Caisse Won't Cut Hedge-Fund Holdings After Amaranth, Chief Says


Date: Friday, September 22, 2006
Author: Frederic Tomesco, Bloomberg.com

Sept. 22 (Bloomberg) -- Caisse de Depot et Placement du Quebec, a Canadian pension fund that invested with Amaranth Advisors LLC, doesn't plan to cut its holdings in hedge funds, the chief executive officer said.

``We don't need to reduce our exposure to hedge funds,'' Henri-Paul Rousseau told reporters in Montreal today after a speech to the French Chamber of Commerce. ``We are satisfied with the percentage we have. We have a very diversified portfolio.''

As of Dec. 31, the Caisse had about C$3.9 billion ($3.5 billion) in hedge funds among total assets of C$122.2 billion. The figure includes C$77.3 million invested with a unit of Amaranth, which lost $6 billion in a month because of bad bets on natural gas prices. The Caisse, Canada's biggest pension fund manager, won't say if it still holds the Amaranth funds.

To meet its annual return target of 7 percent, the Caisse is investing in hedge funds, real estate and other ``non- traditional'' assets because it expects them to outperform stocks and bonds. Over the next 10 years, Rousseau said the Montreal-based Caisse expects to earn 8.8 percent annually on those non-traditional investments, compared with 4.6 percent for bonds and 8.4 percent for stocks.

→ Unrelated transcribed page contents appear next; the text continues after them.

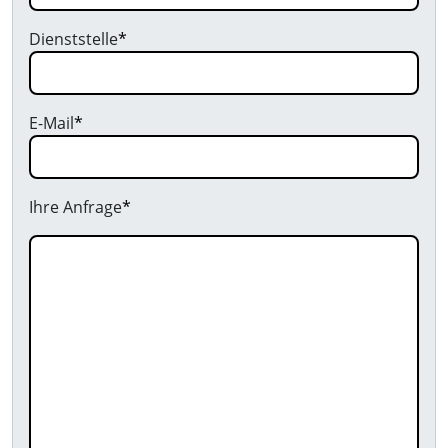
Dienststelle
*
E-Mail
*
Ihre Anfrage
*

The Amaranth meltdown probably will lead other hedge funds to manage risks better, Rousseau said.

``When there are events in the market, it generally brings discipline,'' he said. ``I'm convinced that people in the industry don't want over-regulation, and I would think they will start policing themselves very quickly.''

Regulation

Rousseau, 58, also said hedge-fund investors such as pension funds don't need additional regulatory protection.

``Hedge funds are an institutional sector,'' he said. ``It's necessary to have regulations that govern funds sold to individuals, and most countries have them. When you talk about hedge funds, institutions should be responsible for their own activities.''

Hedge funds are private pools of capital that allow managers to participate substantially in the gains on investments made on behalf of clients. They typically levy annual management fees of 2 percent of assets and pocket 20 percent or more of the funds' gains.

The Ontario Teachers' Pension Plan, the country's No. 3 fund, had a ``small exposure'' to Amaranth until it sold the funds this summer, CEO Claude Lamoureux told Report on Business Television yesterday.